Tim yang dipimpin Yaakov Nahmias melakukan penelitian di Pusat Medis Barzilai Israel, berkoordinasi dengan kepala Unit Penyakit Menular rumah sakit tersebut, Shlomo Maayan, dan dengan dukungan dari Abbott Laboratories.
"Apalagi pilnya murah, biayanya kurang dari 1,50 dollar AS per hari, yang berarti seluruh perawatan per pasien adalah sekitar 15 dollar AS," kata Nahmias.
Dukungan Oksigen
Semua 15 pasien yang dirawat menderita pneumonia dan membutuhkan dukungan oksigen. Mereka juga lebih tua dengan beberapa penyakit penyerta, mulai dari diabetes dan obesitas hingga tekanan darah tinggi.
Selain standar perawatan, pasien diberi fenofibrate dengan dosis 145 miligram per hari selama 10 hari. "Hasilnya dramatis," kata Nahmias kepada The Jerusalem Post.

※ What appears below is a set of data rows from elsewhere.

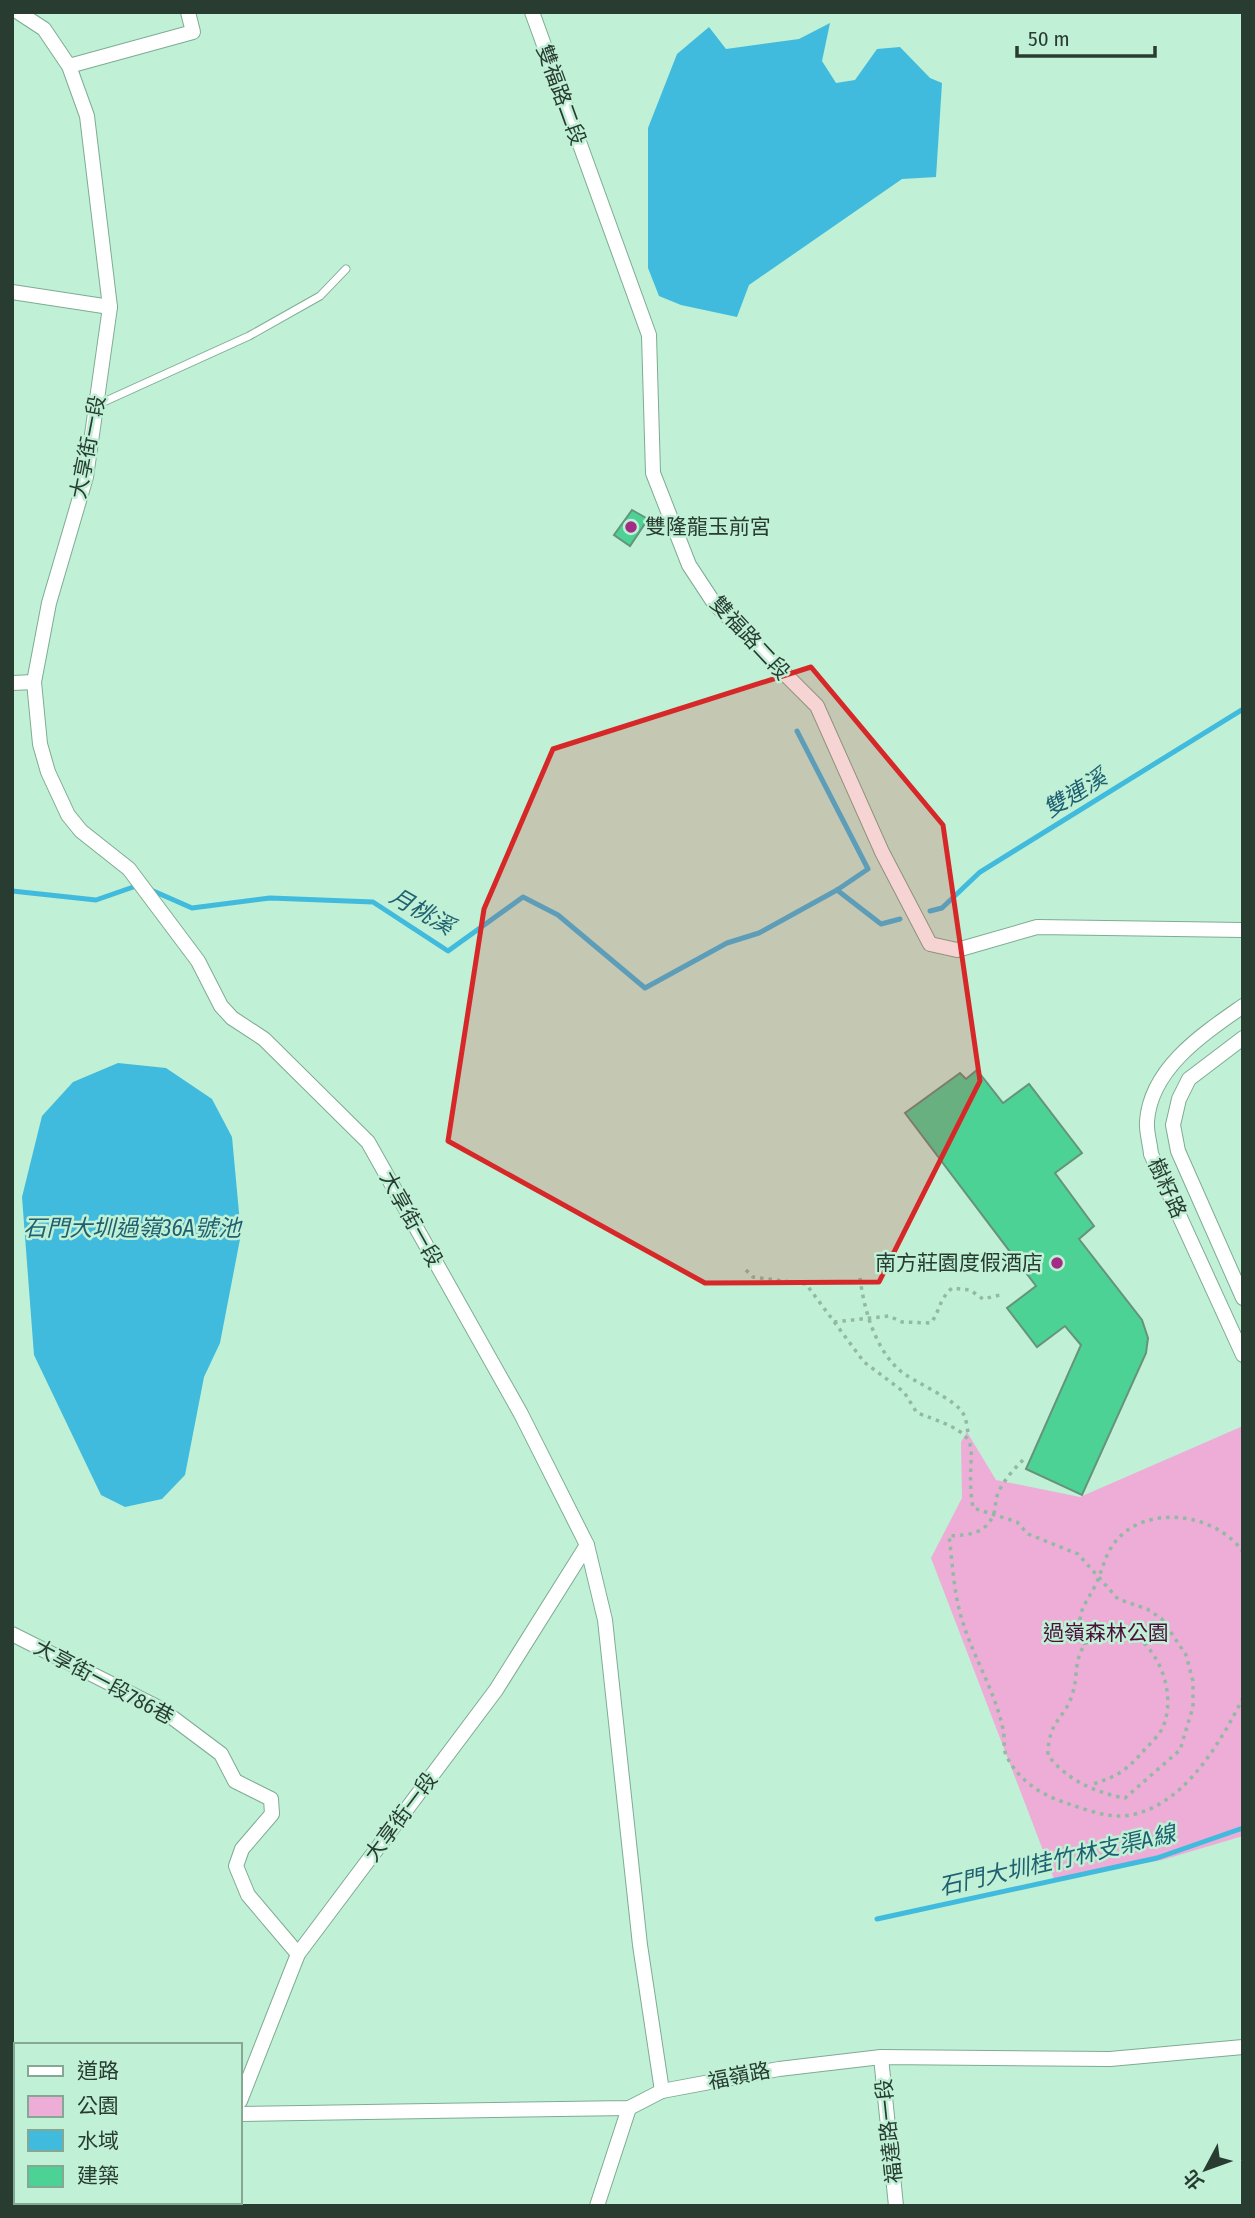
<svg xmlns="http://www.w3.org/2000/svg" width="1255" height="2218" font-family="'Fira Sans Condensed','Noto Sans TC',sans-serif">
<rect width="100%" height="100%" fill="#c0f0d5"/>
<!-- green -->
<polygon fill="#edadd6" points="1243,1426 1243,1836 1162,1860 1054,1879 931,1558 962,1498 961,1442 967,1432 996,1480 1080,1497"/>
<!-- water -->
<g fill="#40bbdd">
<polygon points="830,23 822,61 836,83 855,80 877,49 900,47 930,78 942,83 936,177 902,179 749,285 737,317 681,305 659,296 648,268 648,128 677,54 709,27 726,49 799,39"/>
<polygon points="118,1063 166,1068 212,1099 232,1137 241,1234 220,1343 204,1377 185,1475 162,1499 125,1507 101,1495 34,1355 22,1197 42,1116 73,1082"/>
</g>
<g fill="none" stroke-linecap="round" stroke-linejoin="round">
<!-- stream -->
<g stroke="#40bbdd" stroke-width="5">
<polyline points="151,890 192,908 270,898 373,902 448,951 523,897 558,915 645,988 727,943 759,933 837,890 868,869 797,731"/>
<polyline points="837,890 881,924 900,919"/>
<polyline points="12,891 96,900 139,885"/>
<polyline points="930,911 942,908 980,872 1243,709"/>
<polyline points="877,1919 1157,1858 1243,1828"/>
</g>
</g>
<!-- building -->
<g fill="#4dd296" stroke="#66937b" stroke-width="2">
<polygon points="632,510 648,519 630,546 614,535"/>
<polygon points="977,1070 1003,1103 1029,1084 1082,1153 1055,1173 1094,1226 1079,1239 1142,1320 1148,1338 1146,1353 1082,1495 1026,1469 1081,1345 1065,1326 1037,1347 1007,1308 1036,1286 905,1113 960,1073 966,1079"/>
</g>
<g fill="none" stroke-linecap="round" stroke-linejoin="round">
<!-- lane casing -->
<g stroke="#7eac93" stroke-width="9">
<g id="lane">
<polyline points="97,405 249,336 320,296 346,269"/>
<polyline points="81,2206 85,2202"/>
</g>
</g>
<!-- street casing -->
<g stroke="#7eac93" stroke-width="16">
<g id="street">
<polyline points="18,12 44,29 69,66 87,116 110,307 86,477 49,603 34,682 40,744 48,772 68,815 81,831 129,869 198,961 221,1006 232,1018 264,1039 368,1142 521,1414 587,1545 605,1620 640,1945 662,2091"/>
<polyline points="532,12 649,335 653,473 689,565 714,603 817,706 882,852 930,944 957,950 1037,927 1243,930"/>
<polyline points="69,66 193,32 188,12"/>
<polyline points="12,292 110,307"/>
<polyline points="12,683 34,682"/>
<path d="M 1243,1006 C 1203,1034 1151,1068 1147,1121 C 1146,1131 1150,1143 1151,1154 L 1243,1355"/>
<polyline points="1243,1038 1189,1079 1179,1099 1173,1125 1178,1151 1243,1298"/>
<polyline points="12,1634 161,1709 221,1754 235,1781 271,1799 272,1814 242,1849 236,1866 248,1895 298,1954"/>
<polyline points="881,2057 896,2206"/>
<polyline points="240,2101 298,1954 496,1690 587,1545"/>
<polyline points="240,2114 629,2108 662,2091 779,2069 881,2057 1110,2059 1243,2047"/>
<polyline points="12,2167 16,2165"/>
<polyline points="597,2206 629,2108"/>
</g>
</g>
<!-- path -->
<g stroke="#92b9a3" stroke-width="3.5" stroke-dasharray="3.5 5" stroke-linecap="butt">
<path d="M 746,1270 L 753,1277 L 806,1284 L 864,1362 L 904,1392 L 917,1413 C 996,1440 962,1443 973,1508 L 1017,1522 L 1028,1534 L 1078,1554 L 1118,1599 L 1147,1609 L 1162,1619 L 1186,1655 L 1193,1681 L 1193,1707 L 1180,1750 L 1125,1798 C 1096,1793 1065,1779 1048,1755 C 1048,1719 1066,1719 1073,1692 C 1078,1675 1074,1661 1084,1646 C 1121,1593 1186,1670 1163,1727 C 1160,1734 1152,1742 1146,1748 C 1127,1770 1119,1776 1090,1785"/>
<path d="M 860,1278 C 864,1309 874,1345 897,1368 C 913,1383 956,1398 964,1415 C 967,1421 967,1430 969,1437"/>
<path d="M 834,1322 L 889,1316 L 902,1322 L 931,1323 C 941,1309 938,1301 952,1288 L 970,1290 L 983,1299 L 1004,1294"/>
<path d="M 1023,1460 C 1013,1470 1002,1482 997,1496 C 995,1501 996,1507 994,1513 C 987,1534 968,1535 949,1536 C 952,1558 953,1582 958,1604 C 967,1648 994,1686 1003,1729 C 1005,1737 1003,1747 1006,1755 C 1018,1780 1041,1795 1066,1803 C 1084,1809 1105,1817 1123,1816 C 1181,1811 1219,1745 1243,1698"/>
<path d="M 1085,1645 C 1075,1614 1081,1612 1095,1586 C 1102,1572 1105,1554 1115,1542 C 1146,1503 1216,1513 1243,1552"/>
</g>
<!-- lane -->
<use href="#lane" stroke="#fff" stroke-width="7"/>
<!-- street -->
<use href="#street" stroke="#fff" stroke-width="14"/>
</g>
<!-- marked area -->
<path fill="#d62828" fill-opacity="0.2" stroke="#d62828" stroke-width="5" stroke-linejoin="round" d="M 811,667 L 943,825 L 980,1081 L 879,1282 L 705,1283 L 448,1141 L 484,909 L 553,749 Z"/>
<!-- markers -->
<g fill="#a32c84" stroke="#c0f0d5" stroke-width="2.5">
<circle cx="631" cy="527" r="7"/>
<circle cx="1057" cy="1263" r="7"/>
</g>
<g text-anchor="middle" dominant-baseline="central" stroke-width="5" stroke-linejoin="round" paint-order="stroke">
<!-- street labels -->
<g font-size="21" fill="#293c32" stroke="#c0f0d5">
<text transform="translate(561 95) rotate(70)">雙福路二段</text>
<text transform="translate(88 447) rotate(-79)">大享街一段</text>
<text transform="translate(750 638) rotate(47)">雙福路二段</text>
<text transform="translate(1167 1188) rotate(66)">樹籽路</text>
<text transform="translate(411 1219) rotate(61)">大享街一段</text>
<text transform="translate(104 1682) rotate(28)">大享街一段786巷</text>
<text transform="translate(401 1817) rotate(-53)">大享街一段</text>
<text transform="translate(739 2076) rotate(-11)">福嶺路</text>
<text transform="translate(889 2131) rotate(-96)">福達路一段</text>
</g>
<!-- poi labels -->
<g font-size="21" fill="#293c32" stroke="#c0f0d5" text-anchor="start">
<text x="645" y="527">雙隆龍玉前宮</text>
<text x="1043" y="1263" text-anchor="end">南方莊園度假酒店</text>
</g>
<!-- park labels -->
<g font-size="21" fill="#4c0f3c" stroke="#c0f0d5">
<text x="1106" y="1633">過嶺森林公園</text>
</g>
<!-- water labels -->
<g font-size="23" font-style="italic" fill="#1f6072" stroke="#c0f0d5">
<text transform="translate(1075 793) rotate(-32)">雙連溪</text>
<text transform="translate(422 911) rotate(30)">月桃溪</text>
<text x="132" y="1228">石門大圳過嶺36A號池</text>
<text transform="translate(1057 1860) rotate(-13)">石門大圳桂竹林支渠A線</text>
</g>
</g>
<!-- border -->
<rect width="1255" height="2218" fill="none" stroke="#293c32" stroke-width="28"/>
<!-- legend -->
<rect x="14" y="2043" width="228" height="161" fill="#c0f0d5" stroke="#84a894" stroke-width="2"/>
<rect x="28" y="2066" width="35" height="10" fill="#ffffff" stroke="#84a894" stroke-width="2"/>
<text x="77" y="2078" font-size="21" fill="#293c32">道路</text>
<rect x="28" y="2096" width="35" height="21" fill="#edadd6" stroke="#84a894" stroke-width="2"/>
<text x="77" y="2113" font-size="21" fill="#293c32">公園</text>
<rect x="28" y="2130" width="35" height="21" fill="#40bbdd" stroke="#84a894" stroke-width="2"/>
<text x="77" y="2148" font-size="21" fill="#293c32">水域</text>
<rect x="28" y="2166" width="35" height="21" fill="#4dd296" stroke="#84a894" stroke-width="2"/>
<text x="77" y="2183" font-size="21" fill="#293c32">建築</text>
<!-- north arrow -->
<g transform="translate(1206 2169) rotate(229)" stroke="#c0f0d5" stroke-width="5" paint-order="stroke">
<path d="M0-5L12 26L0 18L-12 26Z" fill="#293c32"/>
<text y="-10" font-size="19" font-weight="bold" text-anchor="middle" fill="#293c32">北</text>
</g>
<!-- scale -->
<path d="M1017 46v10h138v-10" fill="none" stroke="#293c32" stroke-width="3.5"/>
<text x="1028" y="46" font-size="21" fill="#293c32" stroke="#c0f0d5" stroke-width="5" paint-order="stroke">50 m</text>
</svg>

"Penanda peradangan progresif, yang merupakan ciri khas Covid-19 yang memburuk, turun dalam waktu 48 jam setelah perawatan. Selain itu, 14 dari 15 pasien parah tidak memerlukan dukungan oksigen dalam waktu seminggu perawatan. Pasien ke-15 bebas dari dukungan oksigen dalam 10 hari," katanya.
Saat melihat data pada pasien parah lainnya, rata-rata kurang dari 30 persen dari mereka dilepas dari bantuan oksigen dalam waktu seminggu. Dengan kata lain, fenofibrate dapat secara dramatis mempersingkat waktu perawatan untuk pasien Covid-19 yang parah.
"Kami tahu pasien jenis ini memburuk dengan sangat cepat, mengembangkan badai sitokin dalam lima hingga tujuh hari dan itu bisa memakan waktu berminggu-minggu untuk merawat mereka dan membuat mereka menjadi lebih baik," kata Nahmias.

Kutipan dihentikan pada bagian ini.